Ces exemples illustrent que l’intégration de la durabilité dans les opérations principales est non seulement réalisable, mais porteuse d’un impact significatif. Pour que le secteur privé canadien prenne les devants, il doit adopter des approches innovantes et transformatrices.
Lier les rémunérations des dirigeants à l’action climatique. En liant les primes des cadres à la performance environnementale, comme le fait Unilever, les entreprises peuvent rendre leurs dirigeants directement responsables de la durabilité.
Collaborer sur des budgets carbone et s’associer à des initiatives mondiales. Travailler avec les gouvernements pour définir des budgets carbone sectoriels renforcera la responsabilité.

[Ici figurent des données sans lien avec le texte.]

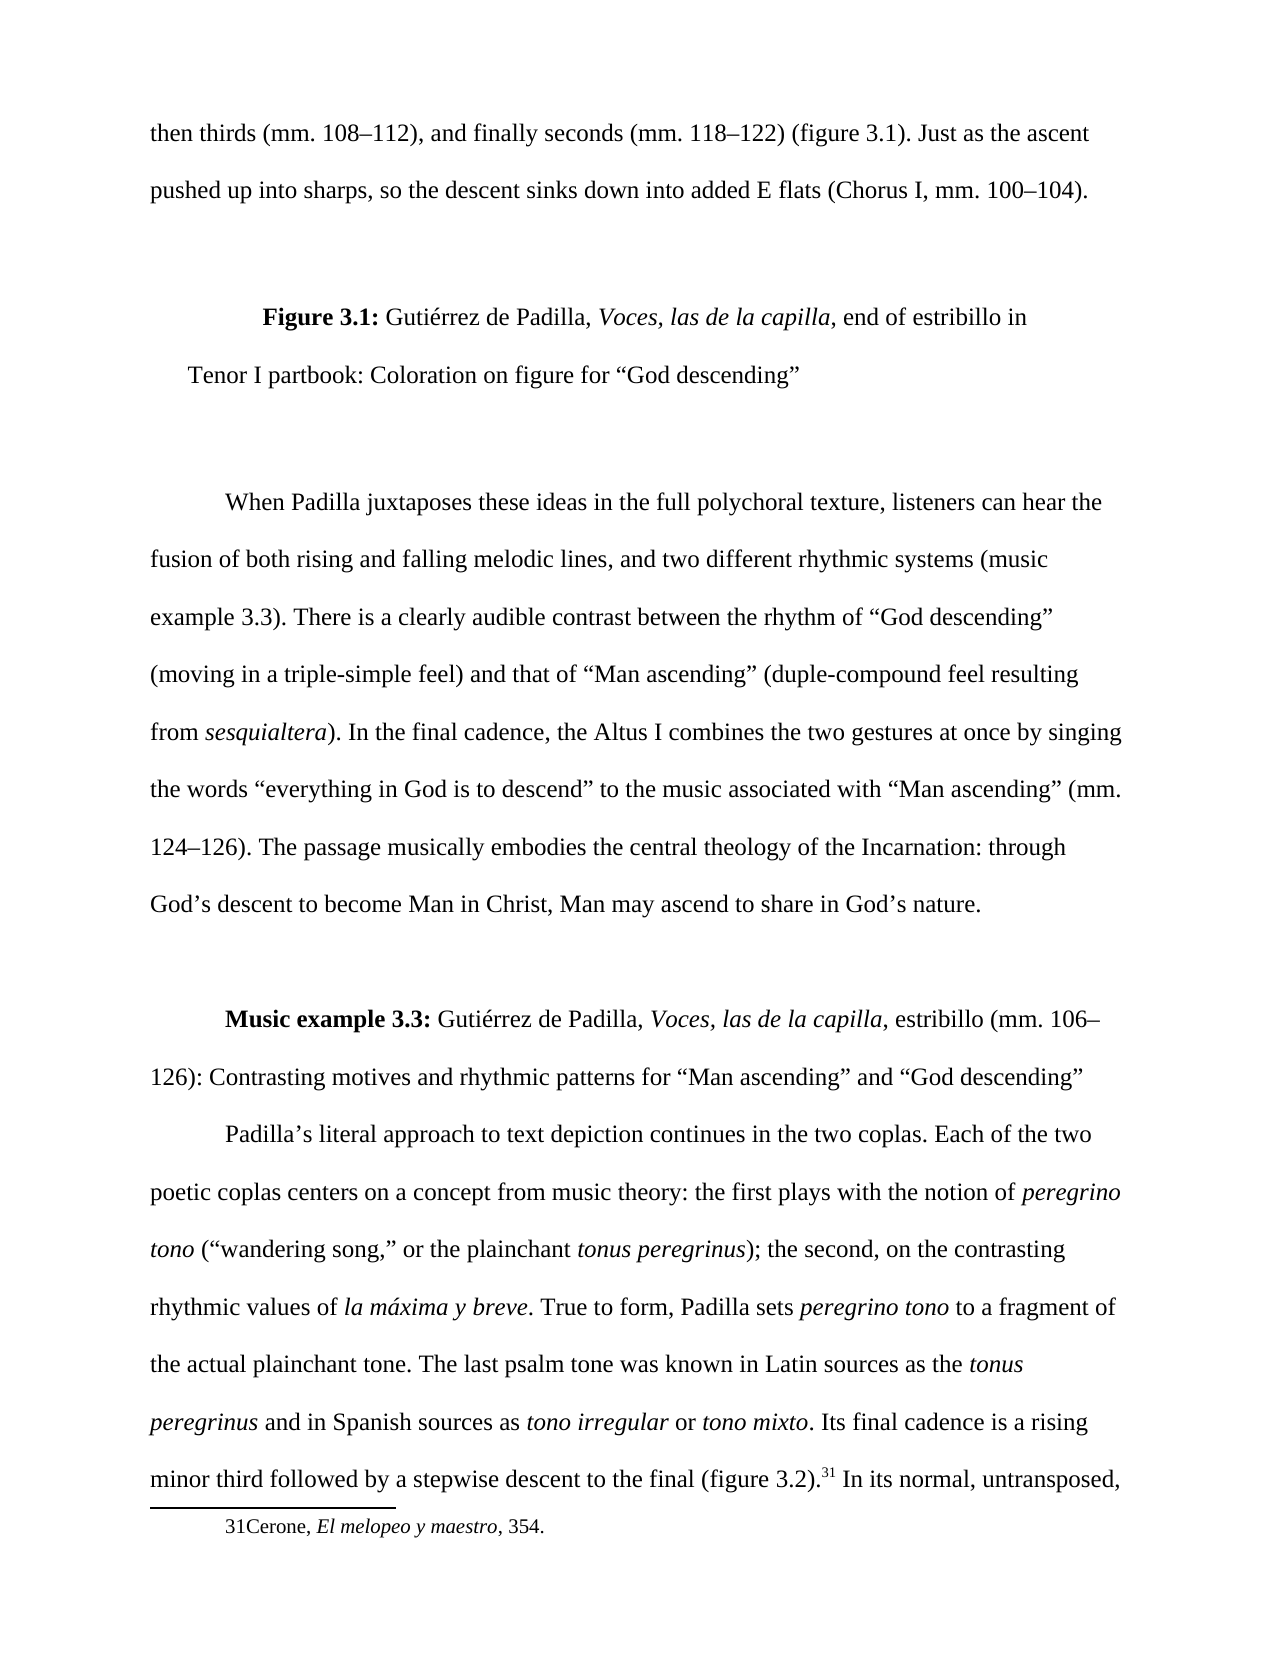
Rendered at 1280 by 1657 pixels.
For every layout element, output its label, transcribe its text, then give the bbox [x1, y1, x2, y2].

text then thirds (mm. 108–112), and finally seconds (mm. 118–122) (figure 3.1 ). Just as the ascent pushed up into sharps, so the descent sinks down into added E flats (Chorus I, mm. 100–104). [150, 118, 1130, 204]
text Music example 3.3: Gutiérrez de Padilla, Voces, las de la capilla, estribillo (mm. 106–126): Contrasting motives and rhythmic patterns for “Man ascending” and “God descending” [150, 1004, 1130, 1090]
text Figure 3.1: Gutiérrez de Padilla, Voces, las de la capilla, end of estribillo in Tenor I partbook: Coloration on figure for “God descending” [187, 302, 1092, 389]
text Padilla’s literal approach to text depiction continues in the two coplas. Each of the two poetic coplas centers on a concept from music theory: the first plays with the notion of peregrino tono (“wandering song,” or the plainchant tonus peregrinus); the second, on the contrasting rhythmic values of la máxima y breve. True to form, Padilla sets peregrino tono to a fragment of the actual plainchant tone. The last psalm tone was known in Latin sources as the tonus peregrinus and in Spanish sources as tono irregular or tono mixto. Its final cadence is a rising minor third followed by a stepwise descent to the final (figure 3.2). In its normal, untransposed, [150, 1119, 1130, 1493]
text When Padilla juxtaposes these ideas in the full polychoral texture, listeners can hear the fusion of both rising and falling melodic lines, and two different rhythmic systems (music example 3.3). There is a clearly audible contrast between the rhythm of “God descending” (moving in a triple-simple feel) and that of “Man ascending” (duple-compound feel resulting from sesquialtera). In the final cadence, the Altus I combines the two gestures at once by singing the words “everything in God is to descend” to the music associated with “Man ascending” (mm. 124–126). The passage musically embodies the central theology of the Incarnation: through God’s descent to become Man in Christ, Man may ascend to share in God’s nature. [150, 487, 1130, 918]
text Cerone, El melopeo y maestro, 354. [150, 1514, 1130, 1538]
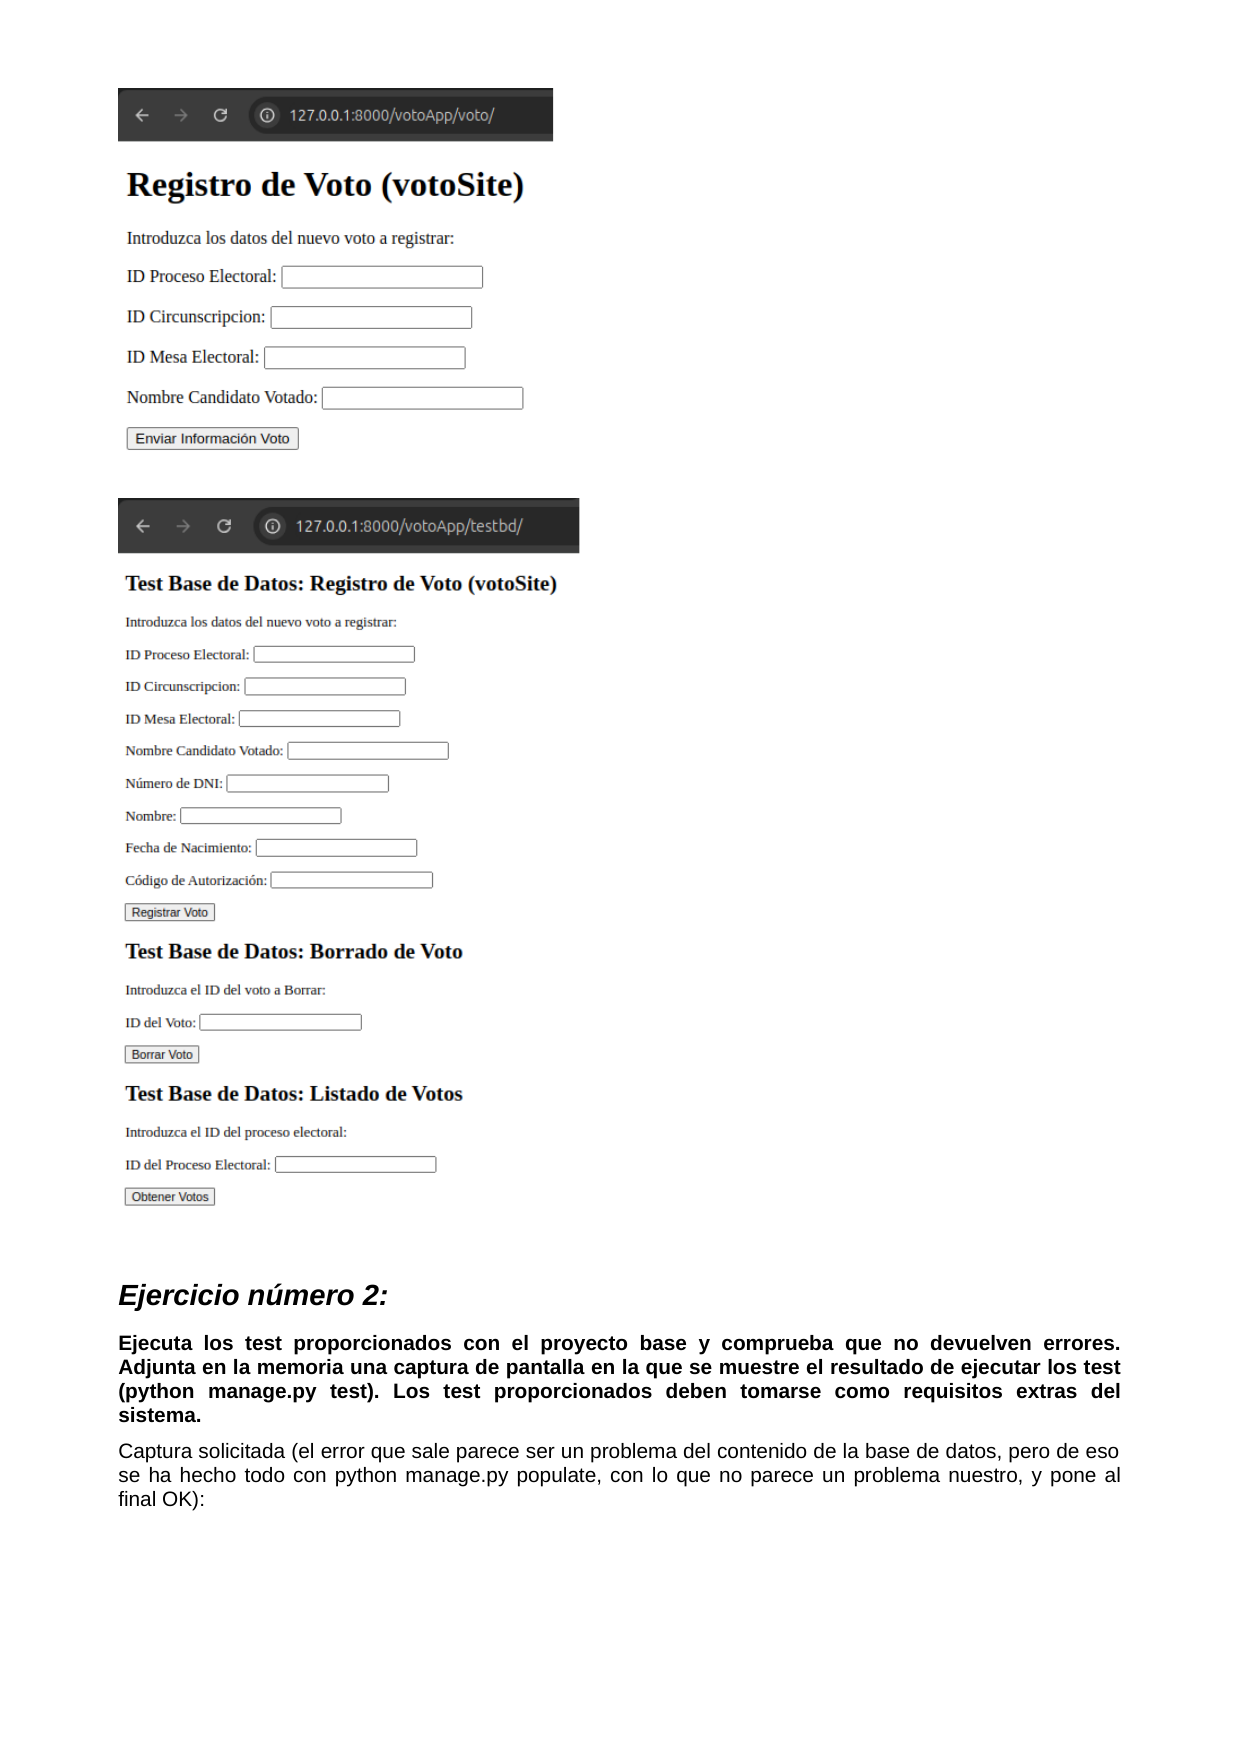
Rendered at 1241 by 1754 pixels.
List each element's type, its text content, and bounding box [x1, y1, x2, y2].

Rejoindre des initiatives comme le Science Based Targets Initiative ou RE100. Cela aide à aligner les pratiques canadiennes avec les normes internationales.

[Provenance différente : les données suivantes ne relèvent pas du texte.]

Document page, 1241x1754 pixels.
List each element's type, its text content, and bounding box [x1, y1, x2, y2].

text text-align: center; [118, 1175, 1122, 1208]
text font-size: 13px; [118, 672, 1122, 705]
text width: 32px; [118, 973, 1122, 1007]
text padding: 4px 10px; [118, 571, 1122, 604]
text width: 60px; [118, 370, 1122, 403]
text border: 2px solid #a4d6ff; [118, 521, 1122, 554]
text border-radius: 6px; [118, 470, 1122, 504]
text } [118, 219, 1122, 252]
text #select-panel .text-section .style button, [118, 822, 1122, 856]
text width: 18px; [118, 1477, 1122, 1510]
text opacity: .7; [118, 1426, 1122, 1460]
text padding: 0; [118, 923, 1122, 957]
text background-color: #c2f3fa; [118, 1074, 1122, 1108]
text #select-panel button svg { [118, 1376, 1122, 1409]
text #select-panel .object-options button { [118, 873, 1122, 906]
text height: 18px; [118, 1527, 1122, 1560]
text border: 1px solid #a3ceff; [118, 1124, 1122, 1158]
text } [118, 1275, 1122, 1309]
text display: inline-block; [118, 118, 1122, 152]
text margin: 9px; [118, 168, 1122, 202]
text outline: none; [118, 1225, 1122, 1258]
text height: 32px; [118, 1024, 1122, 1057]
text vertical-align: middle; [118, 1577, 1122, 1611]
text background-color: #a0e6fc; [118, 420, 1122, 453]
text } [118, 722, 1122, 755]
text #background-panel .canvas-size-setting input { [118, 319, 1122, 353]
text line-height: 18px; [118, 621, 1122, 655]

Adopter l’économie circulaire. Des entreprises comme Loop Industries montrent que transformer les déchets en matériaux réutilisables est non seulement possible, mais rentable. Les entreprises canadiennes devraient repenser le cycle de vie de leurs produits pour réduire les déchets et répondre à la demande croissante de produits durables.

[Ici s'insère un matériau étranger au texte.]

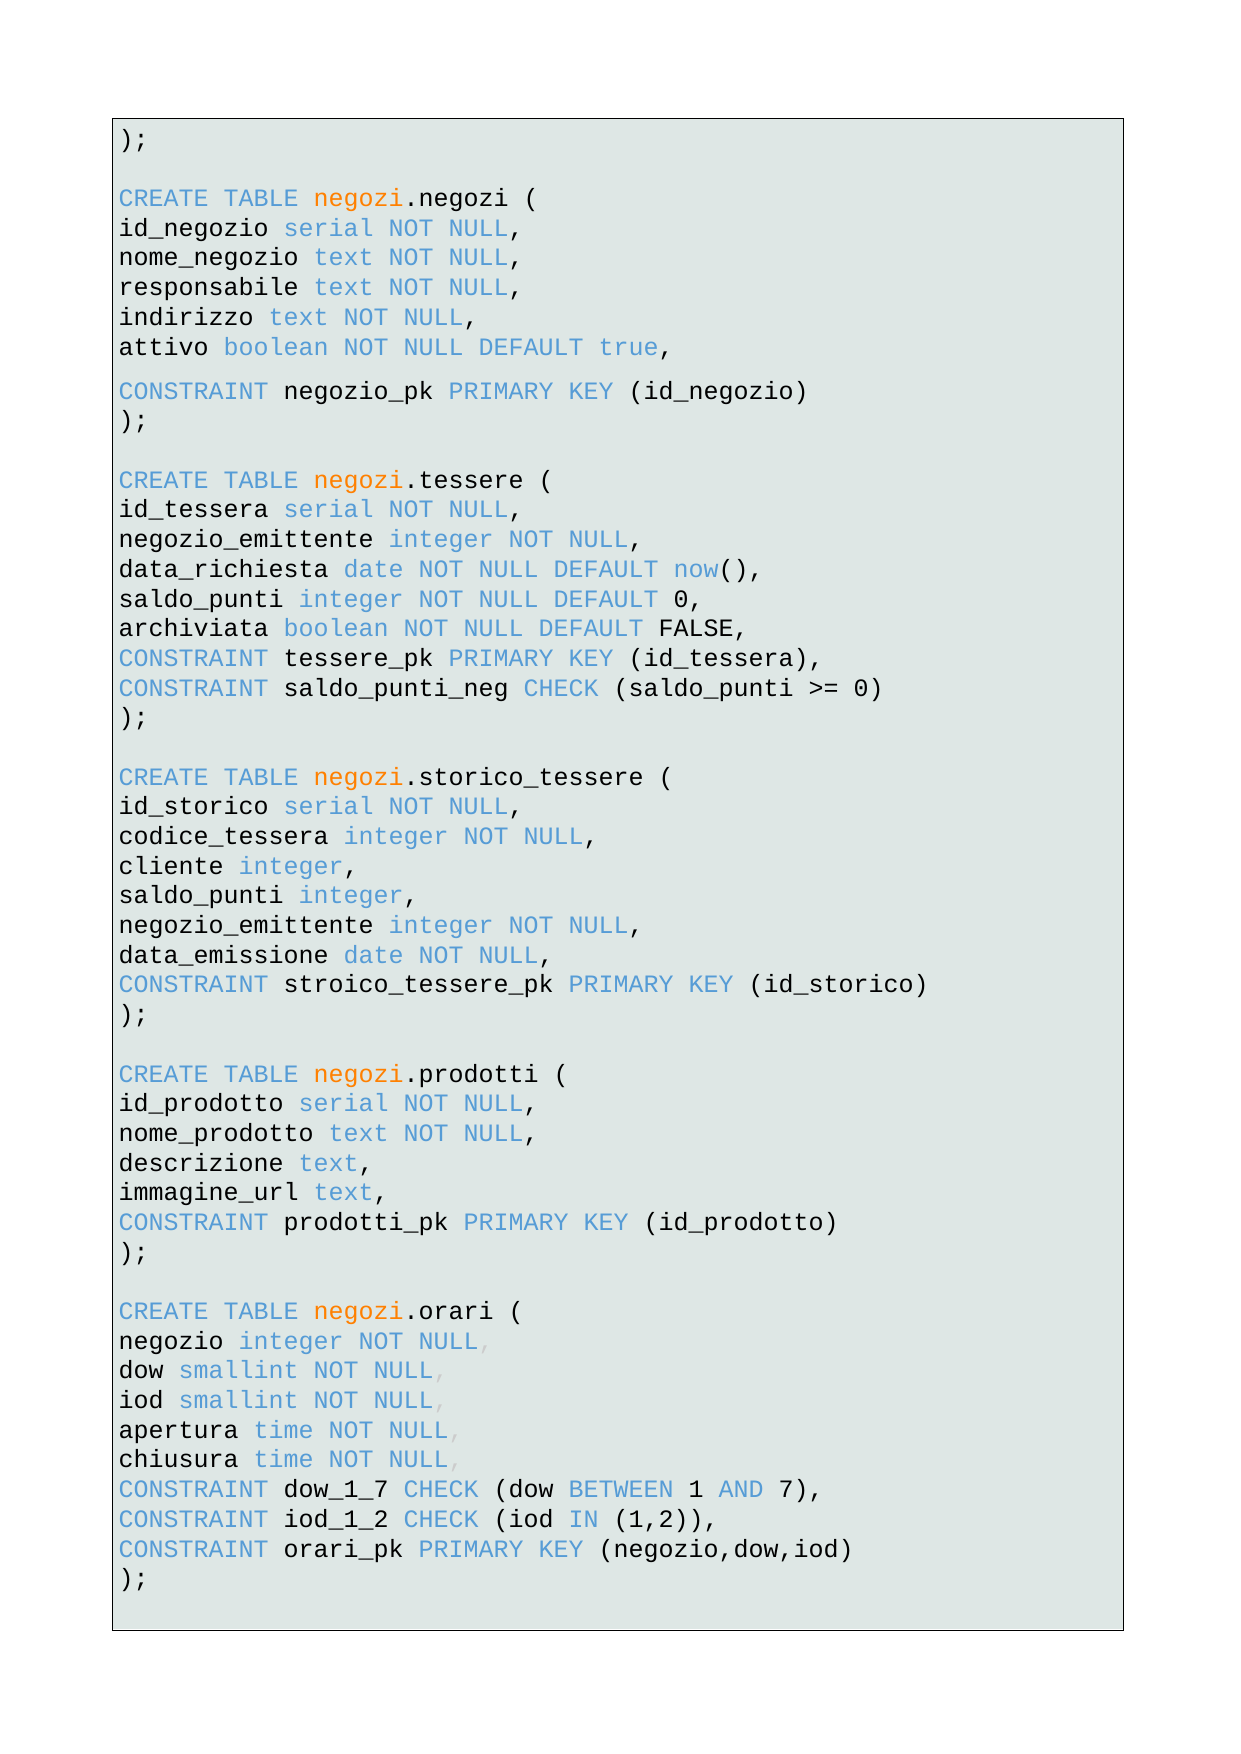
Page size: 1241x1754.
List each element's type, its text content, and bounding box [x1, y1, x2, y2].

table_header ); CREATE TABLE negozi.negozi ( id_negozio serial NOT NULL, nome_negozio text NOT NULL, responsabile text NOT NULL, indirizzo text NOT NULL, attivo boolean NOT NULL DEFAULT true, CONSTRAINT negozio_pk PRIMARY KEY (id_negozio) ); CREATE TABLE negozi.tessere ( id_tessera serial NOT NULL, negozio_emittente integer NOT NULL, data_richiesta date NOT NULL DEFAULT now(), saldo_punti integer NOT NULL DEFAULT 0, archiviata boolean NOT NULL DEFAULT FALSE, CONSTRAINT tessere_pk PRIMARY KEY (id_tessera), CONSTRAINT saldo_punti_neg CHECK (saldo_punti >= 0) ); CREATE TABLE negozi.storico_tessere ( id_storico serial NOT NULL, codice_tessera integer NOT NULL, cliente integer, saldo_punti integer, negozio_emittente integer NOT NULL, data_emissione date NOT NULL, CONSTRAINT stroico_tessere_pk PRIMARY KEY (id_storico) ); CREATE TABLE negozi.prodotti ( id_prodotto serial NOT NULL, nome_prodotto text NOT NULL, descrizione text, immagine_url text, CONSTRAINT prodotti_pk PRIMARY KEY (id_prodotto) ); CREATE TABLE negozi.orari ( negozio integer NOT NULL, dow smallint NOT NULL, iod smallint NOT NULL, apertura time NOT NULL, chiusura time NOT NULL, CONSTRAINT dow_1_7 CHECK (dow BETWEEN 1 AND 7), CONSTRAINT iod_1_2 CHECK (iod IN (1,2)), CONSTRAINT orari_pk PRIMARY KEY (negozio,dow,iod) ); [113, 119, 1123, 1629]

Utiliser des données pour garantir la transparence et la responsabilité. Des technologies comme l’intelligence artificielle et la surveillance satellitaire permettent de suivre précisément les émissions et de valider les revendications en matière de durabilité. Les entreprises doivent investir dans ces outils pour rester compétitives et responsables.
Renforcer la résilience locale. Localiser les chaînes d’approvisionnement réduit les émissions et soutient les économies régionales. Former les travailleurs à des emplois verts garantit que le secteur est prêt pour la transition vers une économie à faible émission de carbone.
Tout cela ne peut pas se faire de façon isolée. Les efforts du secteur privé doivent s’aligner sur des initiatives gouvernementales, comme le Régime de crédits compensatoires pour les gaz à effet de serre ou le Règlement sur les combustibles propres. En collaborant, entreprises et décideurs pourront maximiser leur impact.
Le secteur privé détient un pouvoir immense pour façonner l’avenir climatique du Canada. Mais avec ce pouvoir vient une responsabilité. À la COP29, les entreprises canadiennes doivent choisir : maintenir le statu quo ou adopter des actions audacieuses qui redéfinissent les industries et établissent un exemple mondial. Les enjeux sont trop élevés pour se contenter de moins.